One of the projects that I am doing with here at work involves some of the equipment in one of our maintenance machine shops.

We have an Optimum Optiturn D330 lathe that the nameplate claims is 230/460V 3 phase.  We also have an Optimum Mill TMM200B, also nameplate rated at 230/460V 3 phase.  Both of these are currently being powered off of an ancient 460V/230V 45KVA 3 phase transformer that needs to go for a couple of reasons.  First, because the transformer is hanging off a wall that we need to move, and second because the transformer core is delaminating and buzzing - very loudly.

Our initial plan was to rewire the machines to 460V 3 phase, since that's what the majority of the plant runs on.  This should have been a simple matter of changing the taps on the control transformers and rewiring the motors from 230V to 460V.  We were able to determine that both of these units were sold by Grainger, but have since been discontinued.  Other than that, there's very little information available on the web.  Best laid plans of mice and men and all that crap.

*THE LATHE -* We were able to change the transformer taps on the lathe with no problems.  We ran into trouble on the lathe motor.  There only one junction box on the motor, with 3 wires on both the line side connections, and the motor side connections in this junction box.  All the instructions in the junction box are in Chinese, as near as we can determine the instructions tell us how to hook up the motor in a Wye or a Delta configuration.

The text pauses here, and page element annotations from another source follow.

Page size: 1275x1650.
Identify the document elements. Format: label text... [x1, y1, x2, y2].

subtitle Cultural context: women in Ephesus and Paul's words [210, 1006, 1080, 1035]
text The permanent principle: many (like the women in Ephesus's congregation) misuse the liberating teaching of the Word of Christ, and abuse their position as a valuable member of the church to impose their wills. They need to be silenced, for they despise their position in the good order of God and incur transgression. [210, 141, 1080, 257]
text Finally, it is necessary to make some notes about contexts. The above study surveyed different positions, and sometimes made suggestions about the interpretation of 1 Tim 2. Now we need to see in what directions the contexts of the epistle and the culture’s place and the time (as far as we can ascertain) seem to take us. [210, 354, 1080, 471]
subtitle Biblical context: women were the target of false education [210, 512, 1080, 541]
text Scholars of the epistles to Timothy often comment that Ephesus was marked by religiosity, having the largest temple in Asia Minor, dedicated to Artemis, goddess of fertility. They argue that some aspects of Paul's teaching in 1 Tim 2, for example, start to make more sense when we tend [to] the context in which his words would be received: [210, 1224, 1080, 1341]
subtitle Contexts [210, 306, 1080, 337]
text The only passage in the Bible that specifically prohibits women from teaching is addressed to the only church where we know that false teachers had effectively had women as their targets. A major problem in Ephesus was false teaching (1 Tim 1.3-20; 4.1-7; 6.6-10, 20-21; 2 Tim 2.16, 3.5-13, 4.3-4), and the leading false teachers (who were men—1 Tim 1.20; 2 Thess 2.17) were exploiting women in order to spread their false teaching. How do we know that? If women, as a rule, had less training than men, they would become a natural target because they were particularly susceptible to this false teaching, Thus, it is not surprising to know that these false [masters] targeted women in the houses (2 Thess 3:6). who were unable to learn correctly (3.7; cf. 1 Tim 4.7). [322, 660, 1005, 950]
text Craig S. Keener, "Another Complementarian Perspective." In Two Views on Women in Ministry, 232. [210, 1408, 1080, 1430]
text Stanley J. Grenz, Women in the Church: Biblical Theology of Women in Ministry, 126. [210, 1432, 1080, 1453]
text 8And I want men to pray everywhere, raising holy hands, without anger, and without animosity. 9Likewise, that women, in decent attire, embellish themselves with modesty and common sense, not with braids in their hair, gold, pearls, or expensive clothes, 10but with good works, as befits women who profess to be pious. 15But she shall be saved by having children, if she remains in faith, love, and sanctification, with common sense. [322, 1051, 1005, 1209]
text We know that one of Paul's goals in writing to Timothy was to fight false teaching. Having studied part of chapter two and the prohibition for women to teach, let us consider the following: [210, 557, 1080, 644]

*THE MILL -* When we opened up the control panel for the mill we found that the manufacturer's label for the control transformer had fallen off and been disposed of.  The prints that we found for the mill show that the transformer has a split secondary, with both 110V and 24V connections - but no other information on the transformer.  The mill motor's junction box on the other hand DID contain the information for the 460V connections - in English.

So, we've got a lathe that we can't rewire to 460V because of the motor connections, and a mill that we can't rewire to 460V because of the transformer connections.  I'm wondering if there's anybody out there with one of these lathes, or mills, with it running on 460V 3 phase that can show me what the required wiring changes would be?  My electricians don't want to let out the magic smoke and neither do I.

Thanks,
Don


----------